Тем временем Софрон вернулся с тяжелым кожаным мешком. Взяв его, я прошел в самый центр круга, высоко поднял его над головой.
— Вы хотели добычи, казаки? — спросил я громко. — Вы ее получите.
С этими словами я развязал мешок и высыпал на подстеленную рогожу груду золотого песка — часть той добычи, что мы взяли в ямэне.
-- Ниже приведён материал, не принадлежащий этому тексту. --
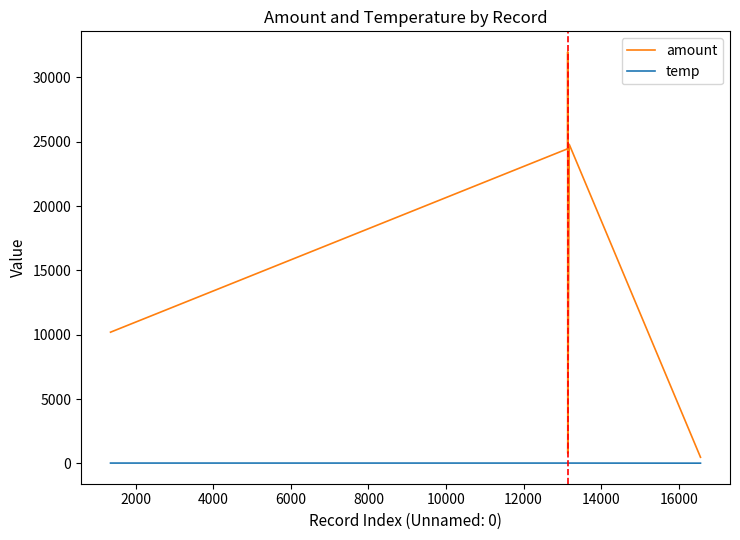

True or false: temp and amount intersect in this chart.

False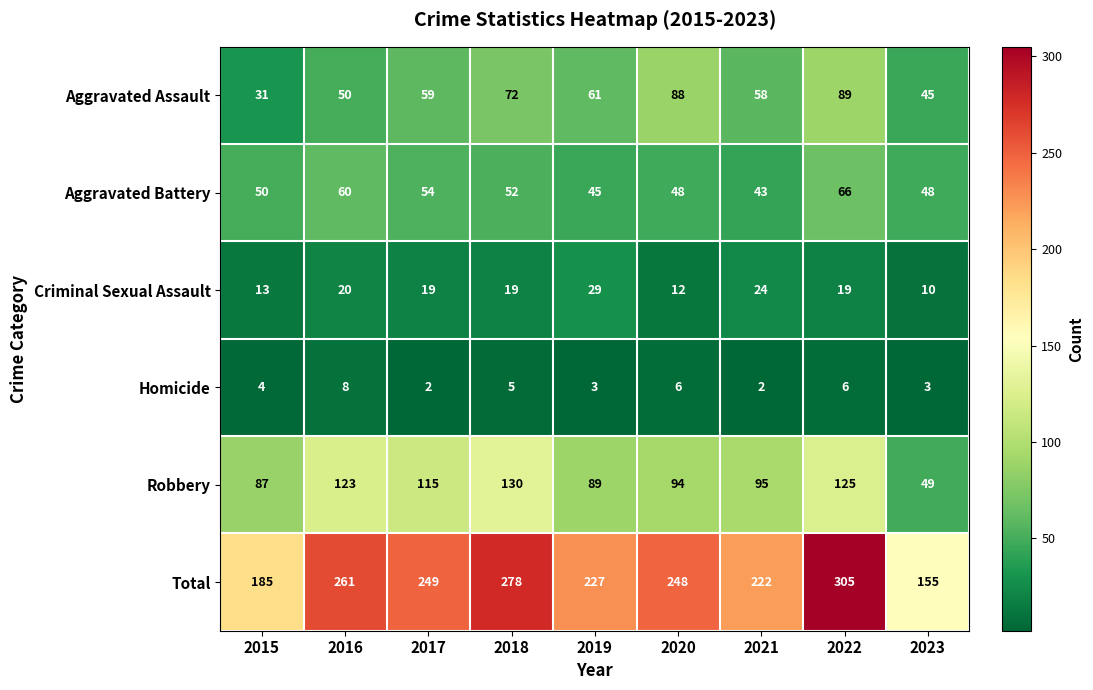

Which category has the lowest value in the Robbery series?

2023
— Это половина вашей платы. Здесь хватит, чтобы ваши семьи сытно перезимовали. Берите, и уходите. Только знайте — вы уйдете не как казаки, а как наемники, не сделавшие и половины работы. Вы мне помогли, и я был вам благодарен, как землякам, и готов прийти на выручку. В поход я пошел не за золотом и побрякушками, а чтобы в мой дом больше никто и никогда не пришел без спросу, мы же соседи, и вас это касалось!
В кругу повисла тишина. Я ударил в самое больное место — в их казачью гордость. Одно дело — уйти из-за обиды. И совсем другое — взять деньги и сбежать, не доделав дело.
— А вторая половина, — я сделал паузу, — ждет нас на приисках Тулишэня. Но ее получат те, кто дойдет до конца. А не те, кто повернул назад. Выбирайте.
Они молчали, переглядываясь. Я видел, как на лицах упрямство борется с жадностью и стыдом.
И в этот момент из-за спин моих бойцов, наблюдавших за кругом, вышел старый забайкалец Парамон. Он был не амурский, а из наших, нанятых Мышляевым. Он подошел и встал рядом со мной.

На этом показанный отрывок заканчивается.